Question

Evaluate the limit of the indeterminate quotient?

Answer 1

`lim_(x->0) (sqrt(7-x)-sqrt(7+x))/x = -1/sqrt(7)`

Explanation:

Evaluate the limit:

`lim_(x->0) (sqrt(7-x)-sqrt(7+x))/x`

Rationalize the numerator of the function using the identity: `(a+b)(a-b) = (a^2-b^2)`:

`(sqrt(7-x)-sqrt(7+x))/x = ((sqrt(7-x)-sqrt(7+x))/x)((sqrt(7-x)+sqrt(7+x))/(sqrt(7-x)+sqrt(7+x))) = (7-x-7-x)/(x(sqrt(7-x)+sqrt(7+x))) = -(2x)/(x(sqrt(7-x)+sqrt(7+x)) ) = -2/(sqrt(7-x)+sqrt(7+x))`

Now the limit is determinate:

`lim_(x->0) (sqrt(7-x)-sqrt(7+x))/x = lim_(x->0) -2/(sqrt(7-x)+sqrt(7+x)) = -1/sqrt(7)`

Answer 2

`-1/sqrt7`

Explanation:

Here is another way of solving it. Slightly messy.

L'hopital's Rule:

`lim_(x->0)(f(x))/(g(x))=lim_(x->0)(f^'(x))/(g^'(x))` only if the expression is indeterminate .

`f^'(x)` is simply the derivative of `f(x)` with respect to `x`.
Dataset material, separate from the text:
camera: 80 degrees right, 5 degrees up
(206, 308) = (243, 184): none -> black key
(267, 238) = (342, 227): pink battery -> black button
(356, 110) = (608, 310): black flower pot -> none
Now via L'hopital's Rule (differentiate the numerator and the denominator separately), `lim_(x->0)=(sqrt(7-x)-sqrt(7+x))/x=lim_(x->0)(-1/2(7-x)^(-1/2)-1/2(7+x)^(-1/2))/1=-1/2(1/(sqrt(7-x))+1/(sqrt(7+x)))`

Let `x=0` and you get `-1/sqrt7`